What this task involves —
In the shortbread recipe, how long does the shortbread bake?

Document section —

▼

# What You Need:
→ Shortbread
01 - 1 cup unsalted butter, softened
02 - 1/2 cup granulated sugar
03 - 1/2 teaspoon peppermint extract
04 - 2 cups all-purpose flour
05 - 1/4 teaspoon salt
→ Chocolate Topping
06 - 3 ounces semi-sweet chocolate, chopped
07 - 1 teaspoon coconut oil or vegetable oil
08 - 2 tablespoons crushed peppermint candies or candy canes
# How to Make:
01 - Preheat the oven to 325°F. Line a 9-inch round cake pan with parchment paper or lightly grease it.
02 - In a large bowl, cream together softened butter and granulated sugar until light and fluffy. Stir in the peppermint extract.
03 - Add all-purpose flour and salt to the creamed mixture, stirring until combined into a soft dough.
04 - Evenly press the dough into the prepared pan, then prick the surface evenly with a fork.
05 - Bake for 23 to 25 minutes until the edges turn lightly golden. Remove and allow to cool in the pan for 10 minutes.
06 - While still warm, cut into 8 wedges with a sharp knife. Let cool completely in the pan.
07 - Melt the semi-sweet chocolate and coconut or vegetable oil in a microwave-safe bowl in 20-second intervals, stirring until smooth.
08 - Drizzle the melted chocolate over the cooled shortbread wedges and sprinkle with crushed peppermint candies.
09 - Allow the chocolate to firm up completely before serving.

▲

Given records —
▼

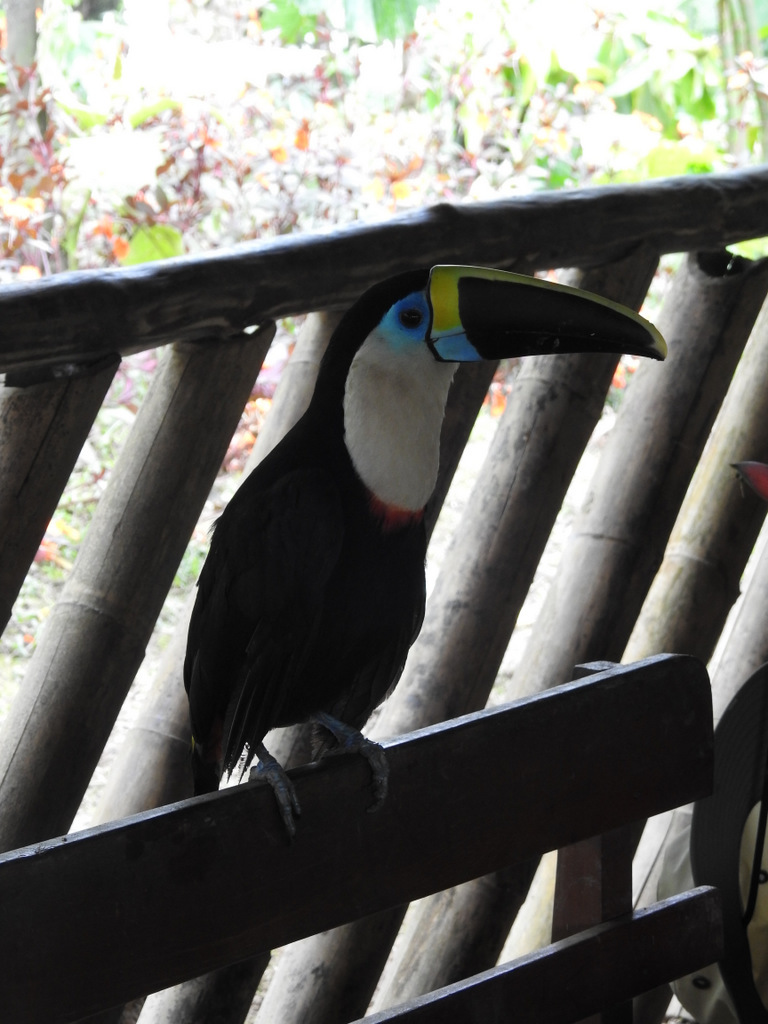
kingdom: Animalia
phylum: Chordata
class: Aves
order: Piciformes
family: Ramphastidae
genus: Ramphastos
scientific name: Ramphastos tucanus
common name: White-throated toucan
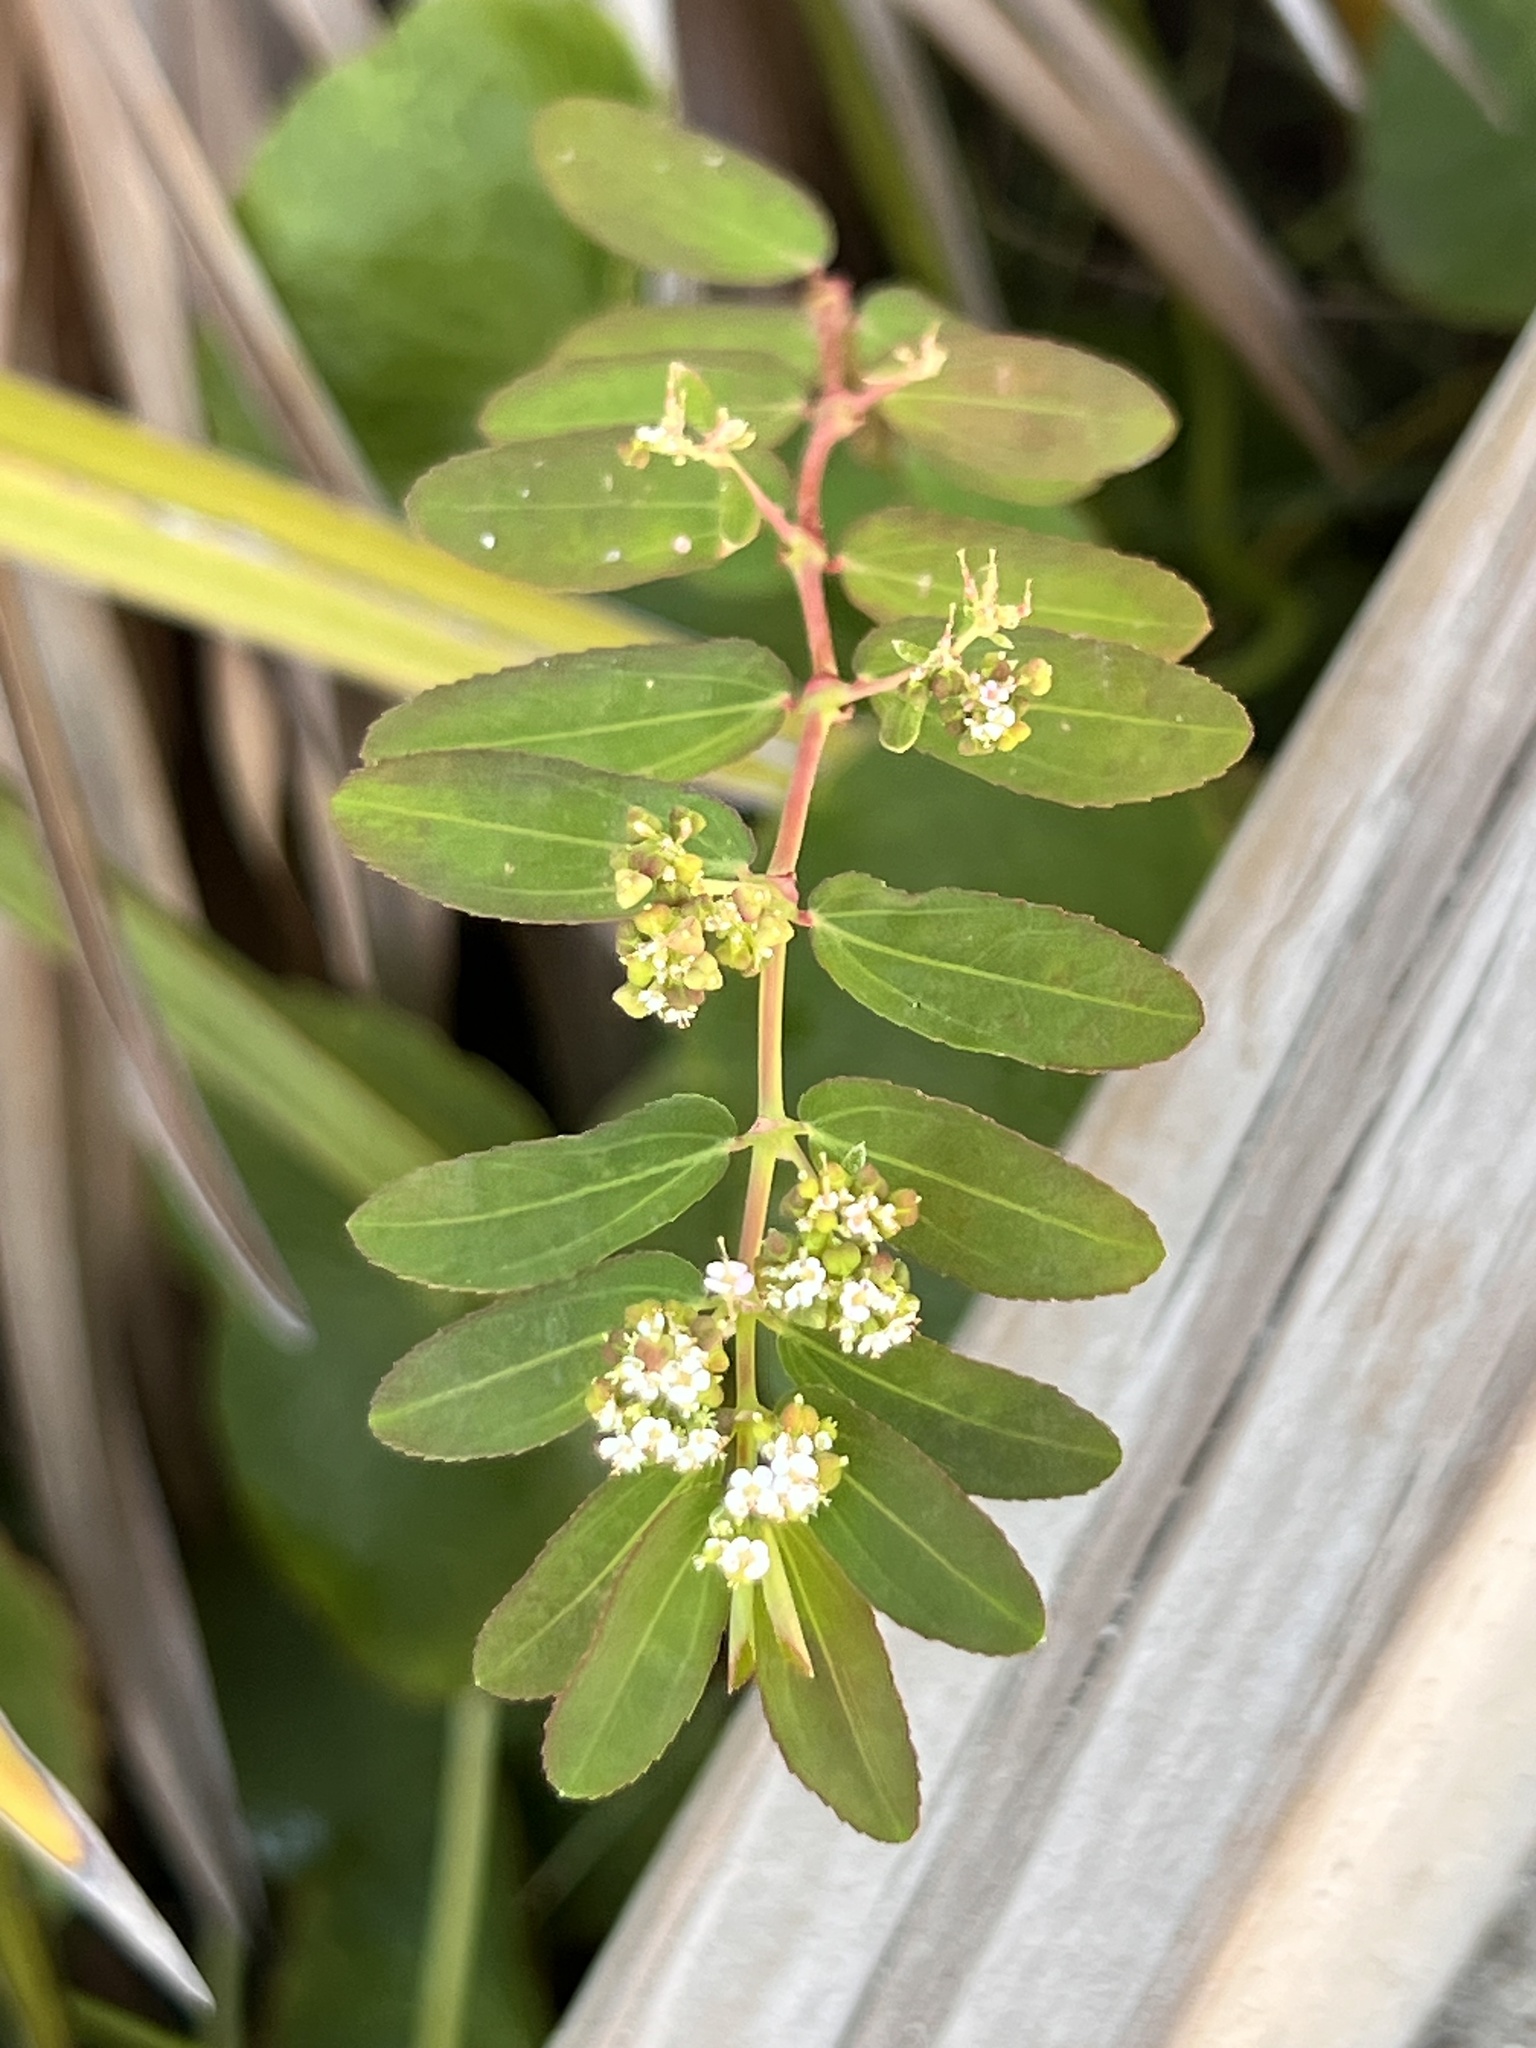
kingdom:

▲

Result of this task —
23 to 25 minutes, until the edges turn lightly golden.